Jacobson’s group prefers this model over the seed variety use agreement (SVUA), also known as farm-saved seed royalty, favoured by the seed trade which would charge a per-acre fee when farmers save and plant their own seed of eligible varieties.
“This is a fairer model to begin with because we collect on production so if you have a poorer year, you don’t have to pay as much,” said Jacobson. “It also doesn’t take away the right of the seed company to have a contract system with a limitation on the number of years you can use farm-saved seed.”
The AFA developed the model, in part, through discussions with University of Saskatchewan ag economics professor, Richard Gray.
Gray has studied plant-breeding systems and value capture models around the world.
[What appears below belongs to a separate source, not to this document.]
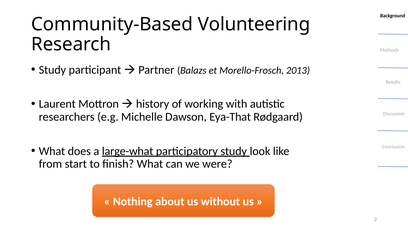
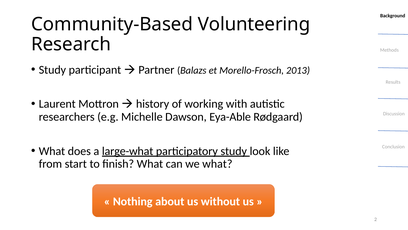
Eya-That: Eya-That -> Eya-Able
we were: were -> what
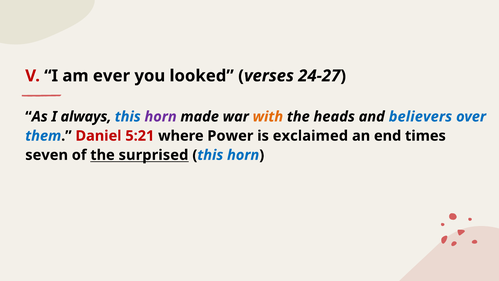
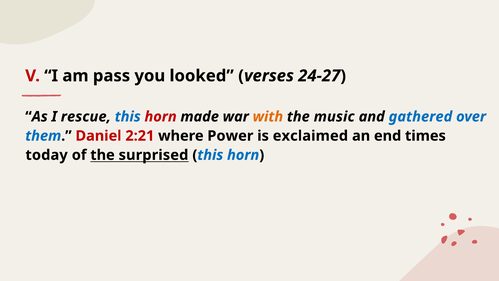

The Agricultural Producers Association of Saskatchewan and the Keystone Agricultural Producers of Manitoba are working with their Alberta counterpart to fine-tune the details.
A survey for producers will be available at www.seedroyaltysurvey.com by mid-July.
Buy-in from producers is integral to the success of any model, Jacobson said.
“Unless the majority of people are willing to comply, it just is not going to fly,” he said.
Attendees also heard about value creation from panellists including Manitoba producer Gunter Jochum, FP Genetics CEO Rod Merryweather, and Saskatchewan seed grower Laurie Wakefield. All three were in favour of the seed variety use agreement model.
Kofi Agblor, of the Crop Development Centre at the University of Saskatchewan, also spoke from the floor of the meeting. As the managing director of a public breeding institution he encouraged attendees to think more broadly than the federal Agriculture Department when it comes to funding public institutions.
“We are not insignificant,” he said of the CDC. “We are resourced differently than AAFC but we are treated the same as them, as an afterthought.”
As a developer of genetic material he said he also prefers the contract-based SVUA model.
“We will be dealing with a lot of traits in the future that you have to manage in a closed loop and grow from certified seed only so you preserve the trait. That would be easiest with the SVUA because that could be written into the contract.”